SHOW VARIABLES LIKE "local%";
will display the current setting of "local_infile".
Using the command line "mysql --local-infile=1" does not produce any error message when local_infile is OFF at the server end, even though "local_infile" is not thereby enabled.
My server has local_infile ON, and PHP is compiled with mysql... yet
LOAD DATA LOCAL INFILE [full file path, right from /home/.. ] INTO TABLE `TABLENAME` FIELDS TERMINATED BY ',' LINES TERMINATED BY '\n';
now produces different results depending on the client. It does not work in PHP scripts, nor does it work in mySQL Query browser... but it does work in phpMySQLAdmin. The same user/password was used for all attempts to get teh stupid thing to play like it used to.
It used to work just fine, and I have about a dozen scripts that use it.
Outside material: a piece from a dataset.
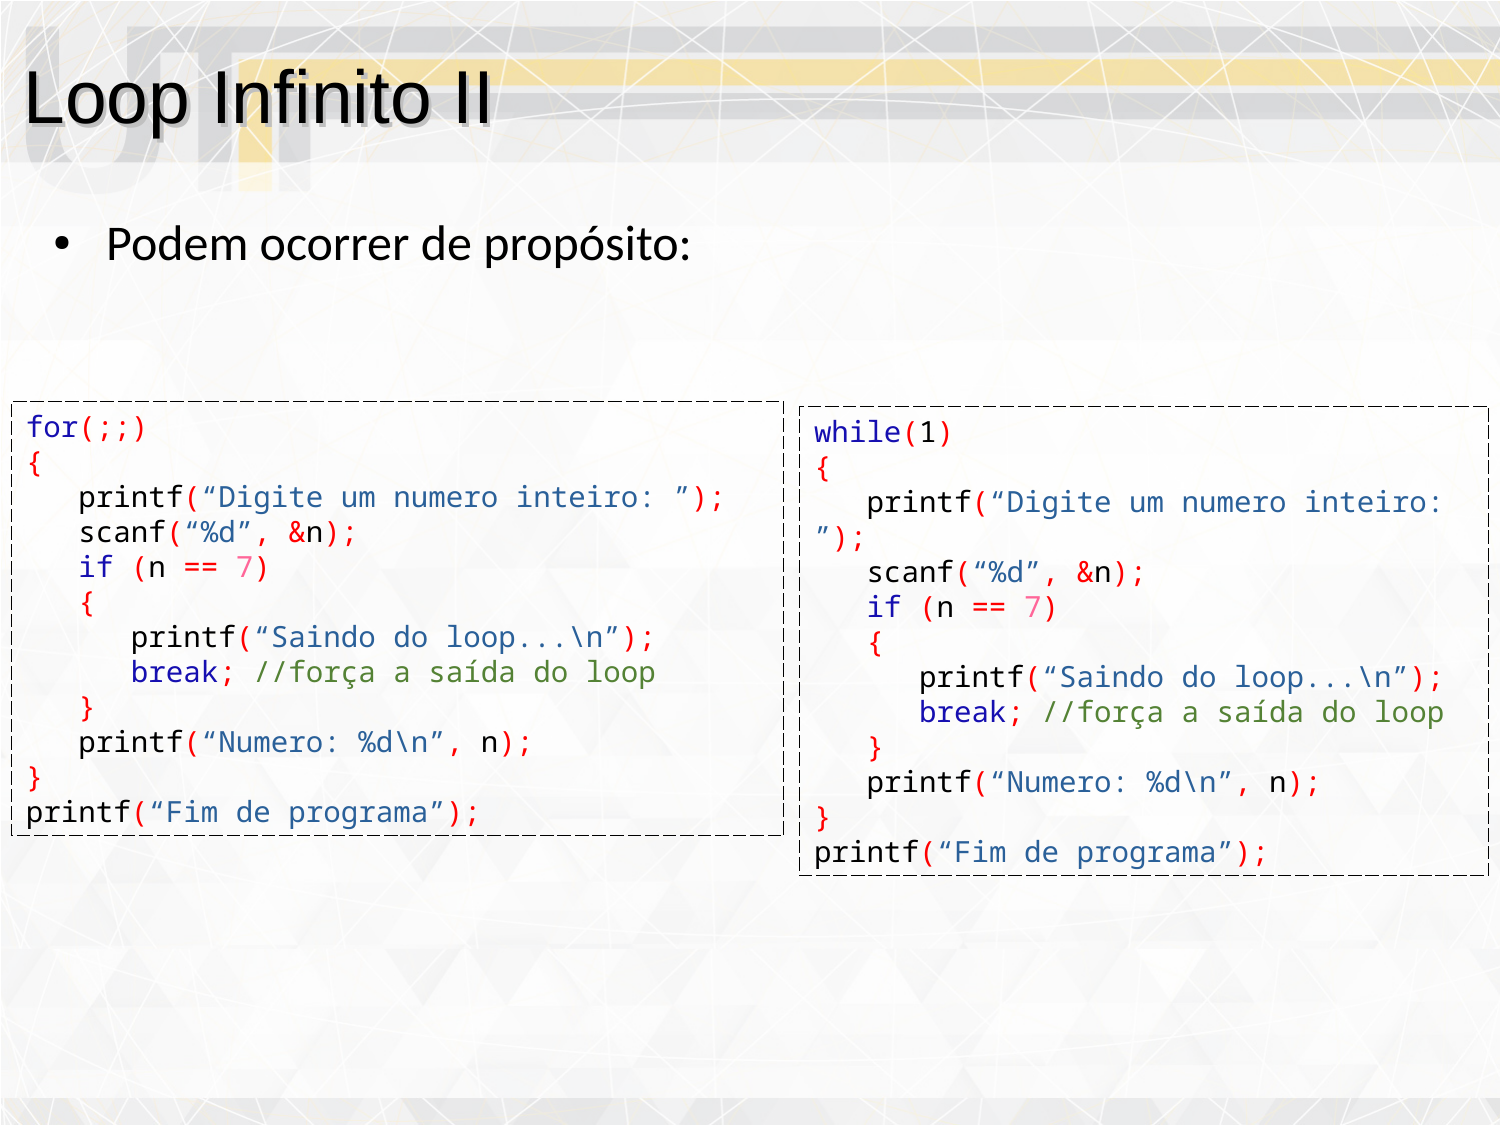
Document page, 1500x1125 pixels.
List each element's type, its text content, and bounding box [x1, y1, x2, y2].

Simply trying to stick a CSV (on my own server) into an existing table (also on my own server) - and use a cron-job PHP script to do so rather than having to plod around doing it by hand in phpMySQLAdmin like a Dark Ages numpty.
Someone tell me what I am missing... tried giving it the relative path to the file, tried to absolute path, but NO JOY.
Cheers,
GT
http://forums.westhost.com/showthread.php?t=7010#6
edit my.cnf in /etc/:
----------------------------------------
[mysqld]
...(other stuff)
local-infile=1
[mysql]
...(other stuff)
local-infile=1
then shutdown, then start mysql:
----------------------------------------
shell> mysqladmin shutdown
shell> cd /usr/libexec
shell> mysqld
In order to fix it I had to:
* Add local-infile=1 to the [mysqld] and [mysql] sections of my.cnf (as explained in the comments above)
* Use mysqli_real_connect function (check documentation).
The catch is that with that function you can explicitly enable the support for LOAD DATA LOCAL INFILE. For example (procedural style):
$link = mysqli_init();
mysqli_options($link, MYSQLI_OPT_LOCAL_INFILE, true);
mysqli_real_connect($link, 'localhost', $username, $password, $database);
This did not require any recompiling or anything else, works straigh away on Debian Wheezy. Hope this helps!!